I tend to avoid dystopias. As much as they exist in the here and now. To be American at present has its dystopian elements. Who can believe what’s happening there. And Gaza and Ukraine. Other places too of which I know little, other than that they’re embedded in the worst of humankind’s tendency to inflict pain on others.
And all this makes me unbearably sad, and I am already sad because my own work is taking me into dark places with people whom I fear I may not be able to help even as I give my all. My all is insufficient to stem the tide of trauma and abuse they have copped throughout their childhoods.
And this morning the rain is bucketing down and my only comfort is that rain is good for gardens and the roof in this house that we have tried at least six times to get fixed seems finally to be mended at huge cost. Roof repairs do not come cheap.
And the leak in the laundry which we thought we repaired ten years ago sprang up again after he had repaired the ceiling and gave way to a massive bulge that looked as though the water collected behind it would at any minute burst. And on the convex bulge a dark mould grew by day in the humidity of the laundry. I have worn rubber gloves on dry days and tried to eliminate the mould with tough detergents designed to do so. And if I have succeeded, all good, but the stain remains just as painful memories remain.
And I cannot write beyond the pain in my gut and the worry in my head for all the people who are suffering, especially those in my care when I let them down, however much I try to employ all the skill and empathy I have developed over forty years of practice.
Still, I get it wrong. Still, I fail them. Still, I fail to follow my own desires to do no harm. As Helen Garner suggests, writing, like the raising of children cannot be done without causing damage, so too the therapeutic endeavour cannot be undertaken without pain.
We soften some but give rise to other pain, though perhaps not so egregiously as to leave the room when we cannot bear the person’s offering, as long as the person is not literally attacking us beyond the use of words, or worse still with silence.
It was the silent man who did the analyst in. He on the couch in gestures and silence that left his analyst so undermined he could not bear to stay in the room. I know this feeling.

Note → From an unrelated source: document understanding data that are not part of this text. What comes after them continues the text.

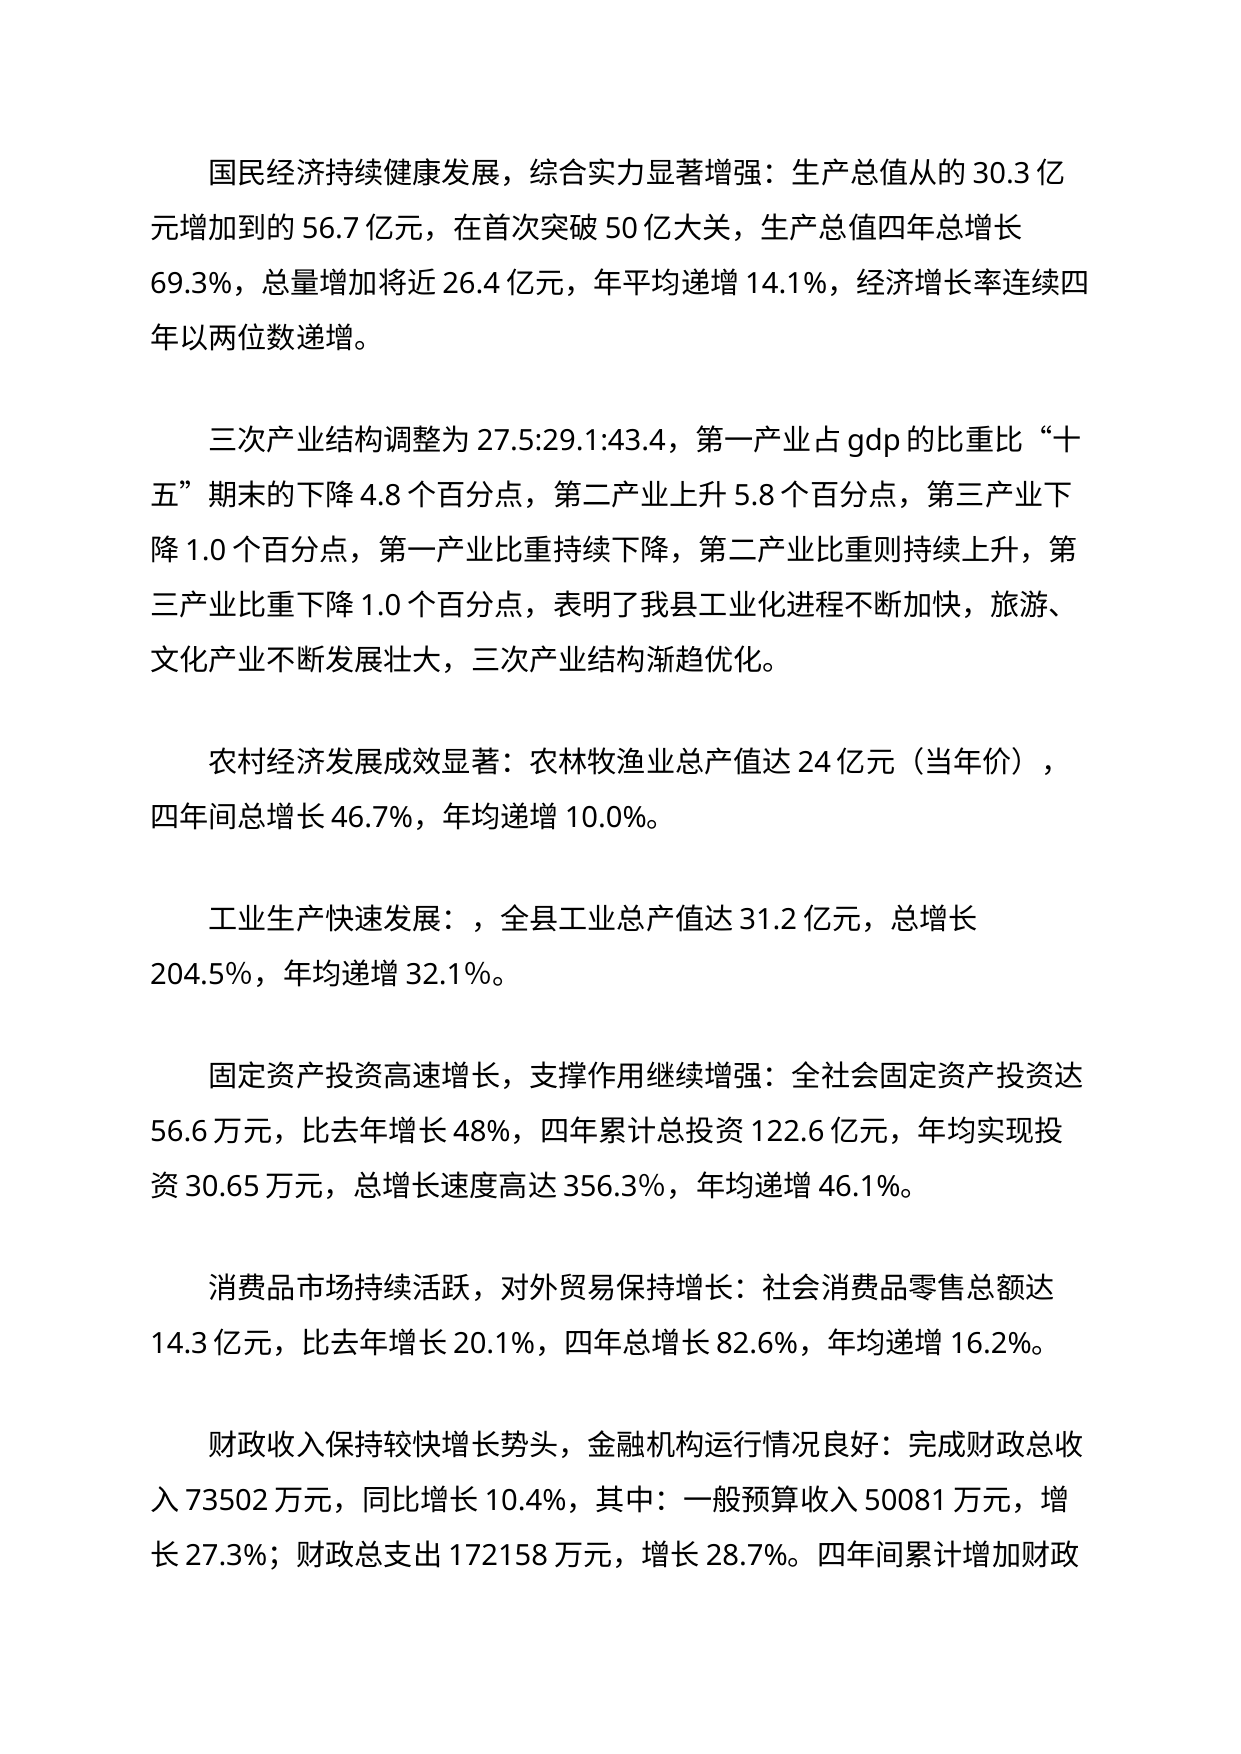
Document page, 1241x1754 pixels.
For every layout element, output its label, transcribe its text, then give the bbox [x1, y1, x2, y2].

text 工业生产快速发展：，全县工业总产值达31.2亿元，总增长204.5％，年均递增32.1％。 [150, 896, 1090, 993]
text 国民经济持续健康发展，综合实力显著增强：生产总值从的30.3亿元增加到的56.7亿元，在首次突破50亿大关，生产总值四年总增长69.3%，总量增加将近26.4亿元，年平均递增14.1%，经济增长率连续四年以两位数递增。 [150, 150, 1090, 357]
text 三次产业结构调整为27.5:29.1:43.4，第一产业占gdp的比重比“十五”期末的下降4.8个百分点，第二产业上升5.8个百分点，第三产业下降1.0个百分点，第一产业比重持续下降，第二产业比重则持续上升，第三产业比重下降1.0个百分点，表明了我县工业化进程不断加快，旅游、文化产业不断发展壮大，三次产业结构渐趋优化。 [150, 417, 1090, 679]
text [150, 1421, 1090, 1573]
text 固定资产投资高速增长，支撑作用继续增强：全社会固定资产投资达56.6万元，比去年增长48%，四年累计总投资122.6亿元，年均实现投资30.65万元，总增长速度高达356.3％，年均递增46.1%。 [150, 1052, 1090, 1205]
text 消费品市场持续活跃，对外贸易保持增长：社会消费品零售总额达14.3亿元，比去年增长20.1%，四年总增长82.6%，年均递增16.2%。 [150, 1264, 1090, 1362]
text 农村经济发展成效显著：农林牧渔业总产值达24亿元（当年价），四年间总增长46.7%，年均递增10.0%。 [150, 738, 1090, 836]
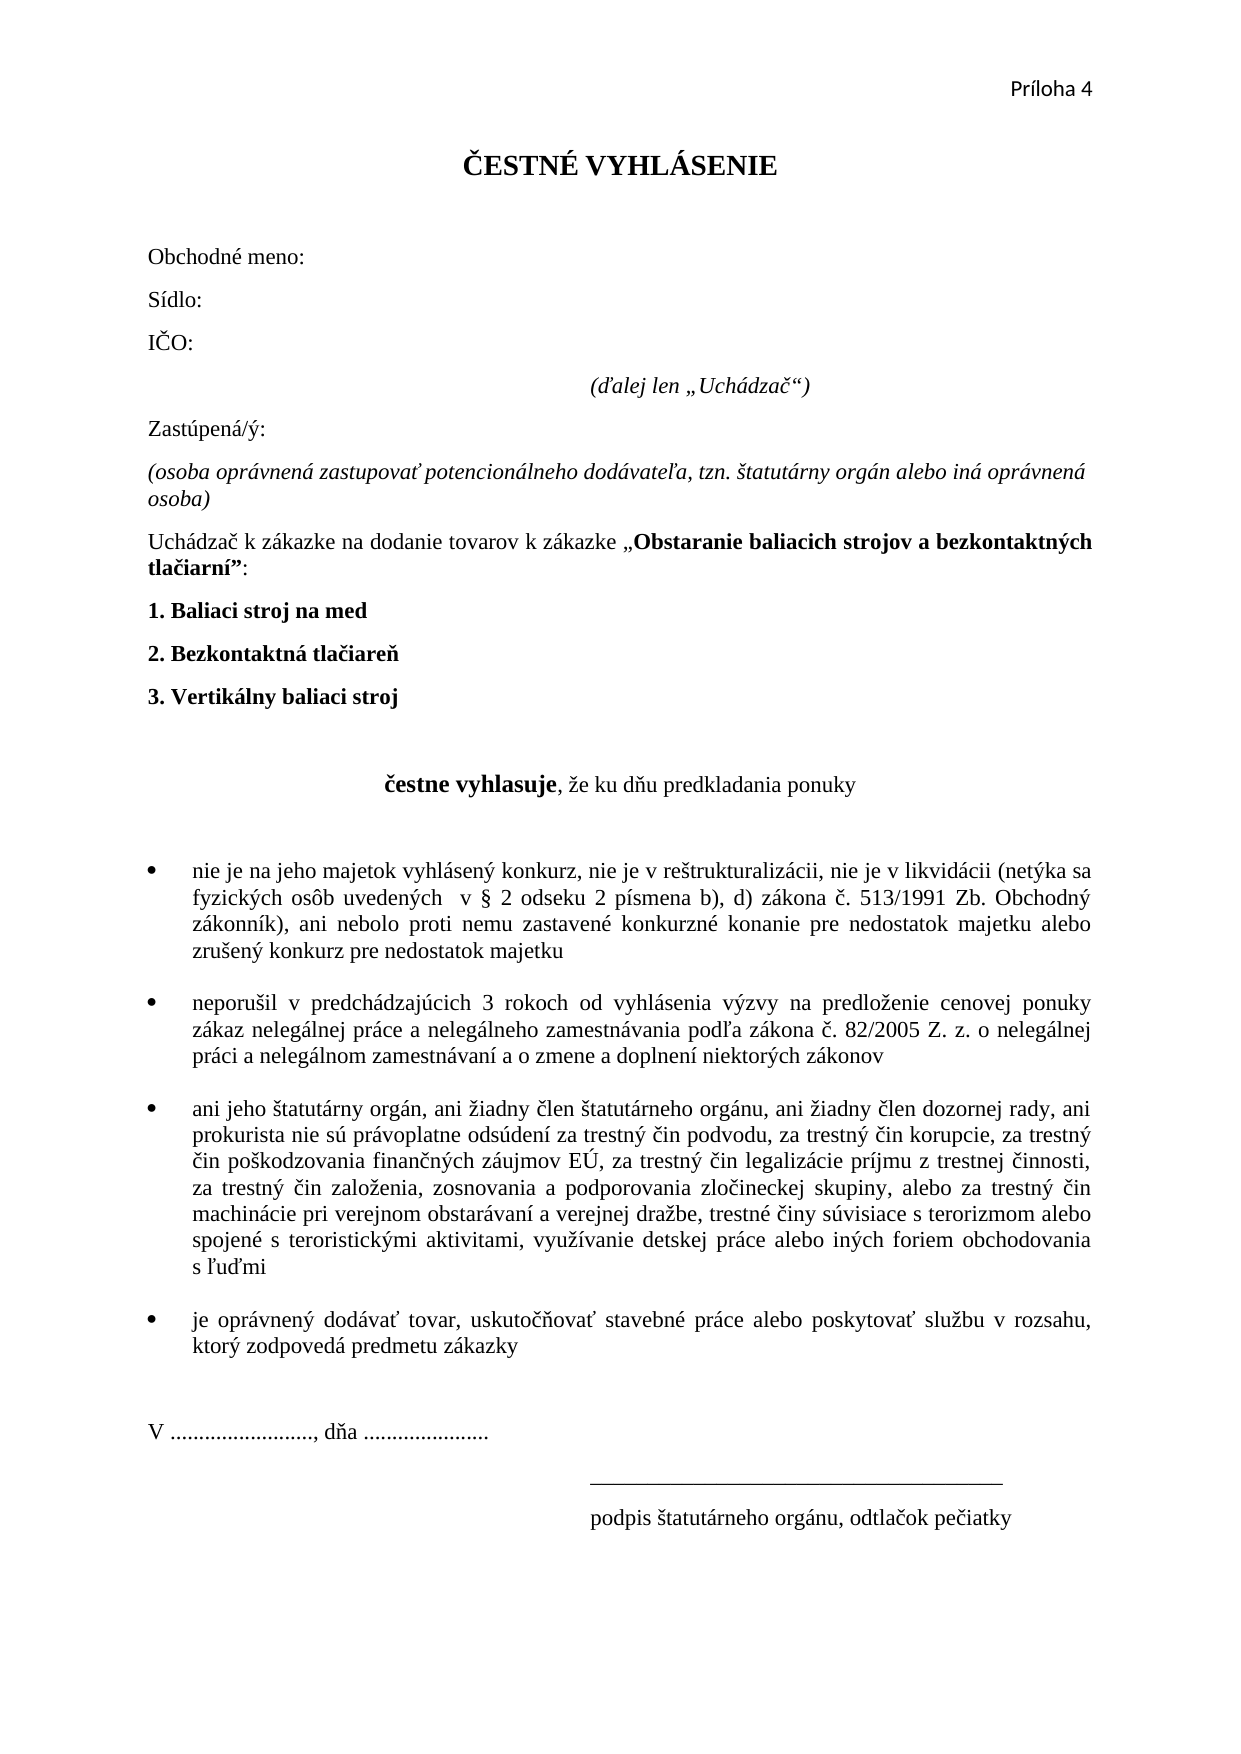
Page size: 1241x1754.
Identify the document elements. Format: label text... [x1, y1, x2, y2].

text (osoba oprávnená zastupovať potencionálneho dodávateľa, tzn. štatutárny orgán alebo iná oprávnená osoba) [148, 458, 1093, 511]
text 1. Baliaci stroj na med [148, 597, 1093, 623]
text podpis štatutárneho orgánu, odtlačok pečiatky [590, 1504, 1093, 1530]
text Uchádzač k zákazke na dodanie tovarov k zákazke „Obstaranie baliacich strojov a bezkontaktných tlačiarní”: [148, 528, 1093, 580]
text V ........................., dňa ...................... [148, 1418, 1093, 1444]
text Obchodné meno: [148, 243, 1093, 269]
text IČO: [148, 329, 1093, 356]
text ČESTNÉ VYHLÁSENIE [148, 148, 1093, 181]
list nie je na jeho majetok vyhlásený konkurz, nie je v reštrukturalizácii, nie je v likvidácii (netýka sa fyzických osôb uvedených v § 2 odseku 2 písmena b), d) zákona č. 513/1991 Zb. Obchodný zákonník), ani nebolo proti nemu zastavené konkurzné konanie pre nedostatok majetku alebo zrušený konkurz pre nedostatok majetku [148, 858, 1093, 963]
text 2. Bezkontaktná tlačiareň [148, 640, 1093, 666]
list je oprávnený dodávať tovar, uskutočňovať stavebné práce alebo poskytovať službu v rozsahu, ktorý zodpovedá predmetu zákazky [148, 1306, 1093, 1358]
text Zastúpená/ý: [148, 415, 1093, 442]
list ani jeho štatutárny orgán, ani žiadny člen štatutárneho orgánu, ani žiadny člen dozornej rady, ani prokurista nie sú právoplatne odsúdení za trestný čin podvodu, za trestný čin korupcie, za trestný čin poškodzovania finančných záujmov EÚ, za trestný čin legalizácie príjmu z trestnej činnosti, za trestný čin založenia, zosnovania a podporovania zločineckej skupiny, alebo za trestný čin machinácie pri verejnom obstarávaní a verejnej dražbe, trestné činy súvisiace s terorizmom alebo spojené s teroristickými aktivitami, využívanie detskej práce alebo iných foriem obchodovania s ľuďmi [148, 1095, 1093, 1279]
text 3. Vertikálny baliaci stroj [148, 683, 1093, 709]
text Sídlo: [148, 286, 1093, 313]
text čestne vyhlasuje, že ku dňu predkladania ponuky [148, 769, 1093, 798]
list neporušil v predchádzajúcich 3 rokoch od vyhlásenia výzvy na predloženie cenovej ponuky zákaz nelegálnej práce a nelegálneho zamestnávania podľa zákona č. 82/2005 Z. z. o nelegálnej práci a nelegálnom zamestnávaní a o zmene a doplnení niektorých zákonov [148, 989, 1093, 1068]
text ____________________________________ [148, 1461, 1093, 1487]
text (ďalej len „Uchádzač“) [516, 372, 1093, 399]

It makes me think of those times in infant observations when a baby cries in pain and as observers there is nothing we can do other than to observe. Or even the time I once watched a sleeping baby for the entire hour of my visit. Her face so full of gestures and dreaming I was mesmerised, but not in the way of dystopia, more in the pleasure of watching a small life evolve.
That small baby is not trying to copy anyone, though she will learn in the fullness of time. One way to learn is to emulate. To model yourself on the actions of others. To learn the rules of connection and communication. But it’s a tricky process and needs someone who can be there for us to help us understand ourselves better through their own self-understanding. None of it comes easily. Still, it’s worth a try.